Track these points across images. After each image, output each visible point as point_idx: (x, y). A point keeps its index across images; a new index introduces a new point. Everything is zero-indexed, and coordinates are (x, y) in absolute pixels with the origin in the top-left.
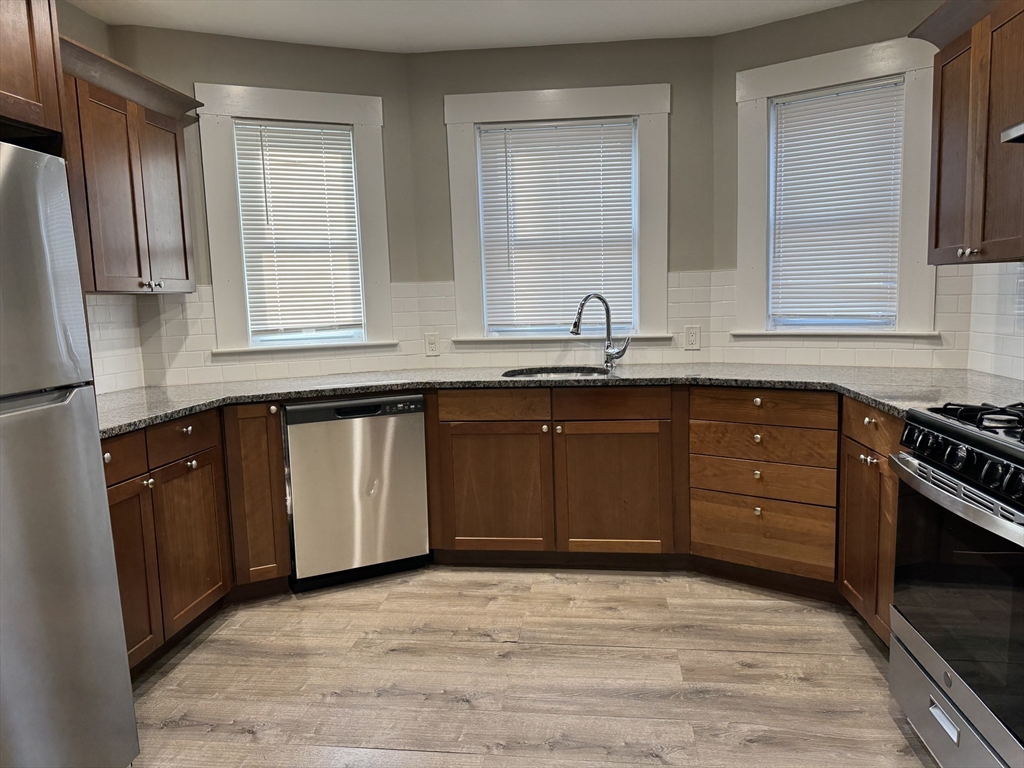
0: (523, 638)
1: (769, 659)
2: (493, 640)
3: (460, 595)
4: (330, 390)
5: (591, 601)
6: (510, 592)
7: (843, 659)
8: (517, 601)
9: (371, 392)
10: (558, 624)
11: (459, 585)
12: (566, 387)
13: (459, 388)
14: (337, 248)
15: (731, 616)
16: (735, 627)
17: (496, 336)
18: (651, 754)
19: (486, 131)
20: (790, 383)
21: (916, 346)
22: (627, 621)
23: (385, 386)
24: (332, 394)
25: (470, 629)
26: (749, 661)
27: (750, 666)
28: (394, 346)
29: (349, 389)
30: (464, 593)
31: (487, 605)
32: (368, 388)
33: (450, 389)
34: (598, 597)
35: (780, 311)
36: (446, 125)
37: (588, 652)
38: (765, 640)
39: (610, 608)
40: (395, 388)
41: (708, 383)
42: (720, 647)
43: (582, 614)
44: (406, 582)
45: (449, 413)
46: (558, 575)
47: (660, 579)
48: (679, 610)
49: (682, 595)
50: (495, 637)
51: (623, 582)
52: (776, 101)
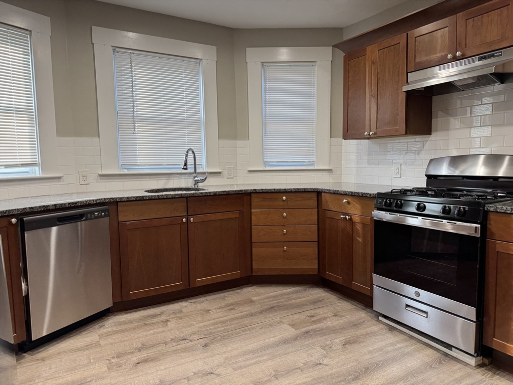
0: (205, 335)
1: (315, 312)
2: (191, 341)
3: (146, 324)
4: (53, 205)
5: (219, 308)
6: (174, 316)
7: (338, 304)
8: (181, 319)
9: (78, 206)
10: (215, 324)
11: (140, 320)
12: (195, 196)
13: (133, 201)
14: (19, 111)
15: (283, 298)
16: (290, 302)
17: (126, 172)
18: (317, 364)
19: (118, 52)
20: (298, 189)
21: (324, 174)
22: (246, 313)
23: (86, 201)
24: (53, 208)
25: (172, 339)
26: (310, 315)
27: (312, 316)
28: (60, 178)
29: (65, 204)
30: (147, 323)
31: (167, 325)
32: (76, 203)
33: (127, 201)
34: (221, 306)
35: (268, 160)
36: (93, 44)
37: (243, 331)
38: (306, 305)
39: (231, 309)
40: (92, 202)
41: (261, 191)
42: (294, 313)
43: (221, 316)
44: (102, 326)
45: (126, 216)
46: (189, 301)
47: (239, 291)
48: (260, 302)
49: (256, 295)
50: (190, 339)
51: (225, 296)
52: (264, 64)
============
TASK TO CARRY OUT:
Reproduce all the entries above, substituting "absolute pixel units" for "absolute pixels" and leaving every other character as it is. Omit the pictures.

WORKED SOLUTION:
Track these points across images. After each image, output each visible point as point_idx: (x, y). A point keeps its index across images; a new index introduces a new point. Everything is zero-indexed, and coordinates are (x, y) in absolute pixel units with the origin in the top-left.
0: (523, 638)
1: (769, 659)
2: (493, 640)
3: (460, 595)
4: (330, 390)
5: (591, 601)
6: (510, 592)
7: (843, 659)
8: (517, 601)
9: (371, 392)
10: (558, 624)
11: (459, 585)
12: (566, 387)
13: (459, 388)
14: (337, 248)
15: (731, 616)
16: (735, 627)
17: (496, 336)
18: (651, 754)
19: (486, 131)
20: (790, 383)
21: (916, 346)
22: (627, 621)
23: (385, 386)
24: (332, 394)
25: (470, 629)
26: (749, 661)
27: (750, 666)
28: (394, 346)
29: (349, 389)
30: (464, 593)
31: (487, 605)
32: (368, 388)
33: (450, 389)
34: (598, 597)
35: (780, 311)
36: (446, 125)
37: (588, 652)
38: (765, 640)
39: (610, 608)
40: (395, 388)
41: (708, 383)
42: (720, 647)
43: (582, 614)
44: (406, 582)
45: (449, 413)
46: (558, 575)
47: (660, 579)
48: (679, 610)
49: (682, 595)
50: (495, 637)
51: (623, 582)
52: (776, 101)
0: (205, 335)
1: (315, 312)
2: (191, 341)
3: (146, 324)
4: (53, 205)
5: (219, 308)
6: (174, 316)
7: (338, 304)
8: (181, 319)
9: (78, 206)
10: (215, 324)
11: (140, 320)
12: (195, 196)
13: (133, 201)
14: (19, 111)
15: (283, 298)
16: (290, 302)
17: (126, 172)
18: (317, 364)
19: (118, 52)
20: (298, 189)
21: (324, 174)
22: (246, 313)
23: (86, 201)
24: (53, 208)
25: (172, 339)
26: (310, 315)
27: (312, 316)
28: (60, 178)
29: (65, 204)
30: (147, 323)
31: (167, 325)
32: (76, 203)
33: (127, 201)
34: (221, 306)
35: (268, 160)
36: (93, 44)
37: (243, 331)
38: (306, 305)
39: (231, 309)
40: (92, 202)
41: (261, 191)
42: (294, 313)
43: (221, 316)
44: (102, 326)
45: (126, 216)
46: (189, 301)
47: (239, 291)
48: (260, 302)
49: (256, 295)
50: (190, 339)
51: (225, 296)
52: (264, 64)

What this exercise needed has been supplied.